Beloved spicy hand-pulled noodle chain Xi’an Famous Foods is on the brink of a major expansion — including more ubiquity here and serious moves to other cities. The team behind the restaurant that started as a tiny stall in Flushing just bought a massive, 20,000-square-foot space in Woodside to act as central kitchen for its growing roster of noodle restaurants — the 12th of which will open in Midtown at 37 West 54th St. next month.
It may seem like a wonky add, but the newest buy is what will help bring cold skin noodles in your neighborhood, or near your office, or even in Boston and DC. It means more menu items will be added. And it means frozen Xi’an food, like dumplings could soon show up in grocery stores across the country, too. "That’s always been a dream of my father's," says CEO Jason Wang, whose father opened the original outpost, of frozen products. "Now, we finally have the capacity to pursue these kinds of things."
The restaurant’s already been expanding like crazy. But the East Williamsburg kitchen where restaurant prep happens — from pulling the noodles to filling the dumplings — is too small to handle a lot more growth. Offices are now being used as storage; prep area has been cut to accommodate a walk-in freezer. The additional kitchen space frees Xi’an to expand to more busy New York "hot spots," like the Financial District and the Flatiron, Wang says.
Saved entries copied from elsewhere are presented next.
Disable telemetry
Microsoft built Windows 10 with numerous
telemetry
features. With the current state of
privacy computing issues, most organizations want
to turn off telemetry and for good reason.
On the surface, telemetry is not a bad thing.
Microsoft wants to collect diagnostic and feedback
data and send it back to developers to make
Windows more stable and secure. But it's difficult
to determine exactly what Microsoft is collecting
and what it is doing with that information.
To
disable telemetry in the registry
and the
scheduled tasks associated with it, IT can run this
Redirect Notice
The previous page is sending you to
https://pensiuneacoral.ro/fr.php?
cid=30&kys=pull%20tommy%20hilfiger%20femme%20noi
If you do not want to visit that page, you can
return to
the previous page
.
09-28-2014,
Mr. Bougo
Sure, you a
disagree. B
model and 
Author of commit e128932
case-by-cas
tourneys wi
A lease is already being drafted for a space near Madison Square Park. Currently, most restaurants are not in office-heavy areas. Xi’an only opened high capacity Midtown locations in the last couple of years.
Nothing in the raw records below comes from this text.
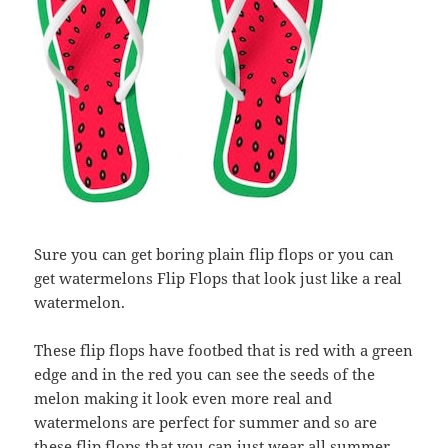
Sure you can get boring plain flip flops or you can
get watermelons Flip Flops that look just like a real
watermelon.
These flip flops have footbed that is red with a green
edge and in the red you can see the seeds of the
melon making it look even more real and
watermelons are perfect for summer and so are
these flip flops that you can just wear all summer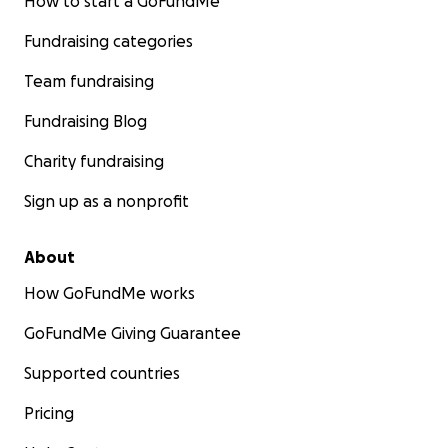
How to start a GoFundMe
Fundraising categories
Team fundraising
Fundraising Blog
Charity fundraising
Sign up as a nonprofit
About
How GoFundMe works
GoFundMe Giving Guarantee
Supported countries
Pricing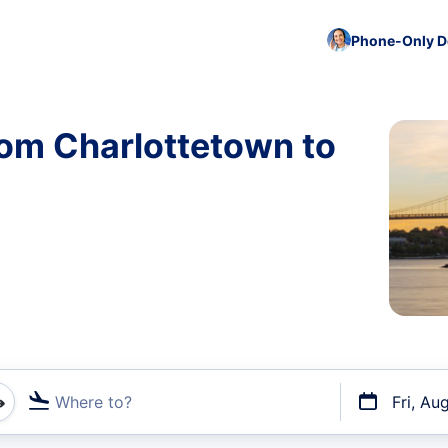
Phone-Only De
rom Charlottetown to
Where to?
Fri, Au
t flights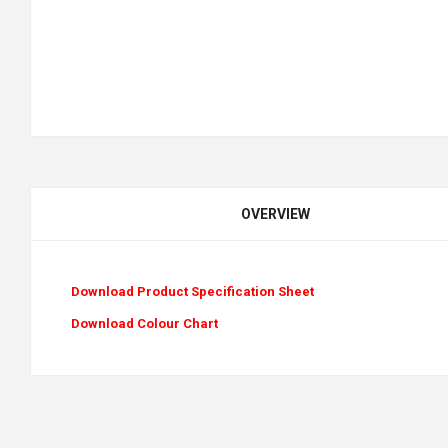
OVERVIEW
Download Product Specification Sheet
Download Colour Chart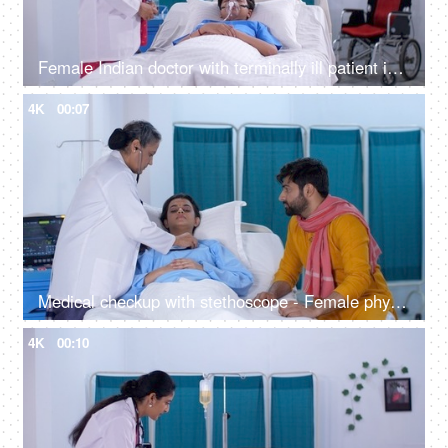
Female Indian doctor with terminally ill patient in the hospital - young patient, using a stethoscope, medical care, young boy on oxygen
4K
00:07
Medical checkup with stethoscope - Female physician checking heart rate of a young female patient - medical attention
4K
00:10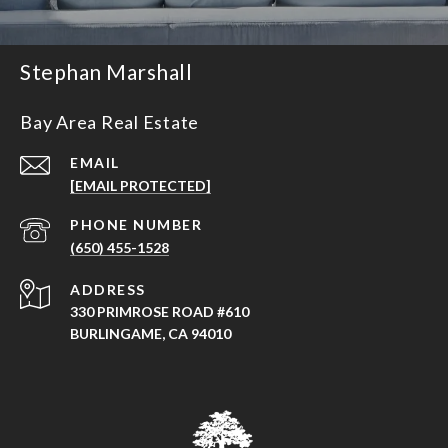
Stephan Marshall
Bay Area Real Estate
EMAIL
[EMAIL PROTECTED]
PHONE NUMBER
(650) 455-1528
ADDRESS
330 PRIMROSE ROAD #610
BURLINGAME, CA 94010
He’s also talked about opening new locations outside of New York for a while, but things haven’t panned out. The new kitchen will help make the regional expansion more of a reality, he says. Boston residents can expect access to spicy, tingly lamb noodles in the next two years, with certain items shipped overnight from the new central kitchen to maintain consistency in the food. "It’s not just to serve other cities," Wang says of the new kitchen. "It also acts as a template for us to create other hubs. If it works out, we’ll know how to open a central kitchen in California for example, to supply the west coast."
For new food, Wang and his team are looking to add more dishes from the Xi’an region, including desserts. And his father’s dream of frozen products won’t include the chain’s famous noodles — "It just does not keep," Wang explains — though dumplings and sauces will definitely be on the roster.
Xi’an Famous Foods funds all of its growth from money it’s already making, and Wang has wanted to be cautious about expanding. Building out the new kitchen will take at least six months, but once it’s done, Wang’s ambitious plans for noodle domination will really get going. "We’re in a very strong position," he says. "In terms of timeline, a year or two, you should see some interesting things happen."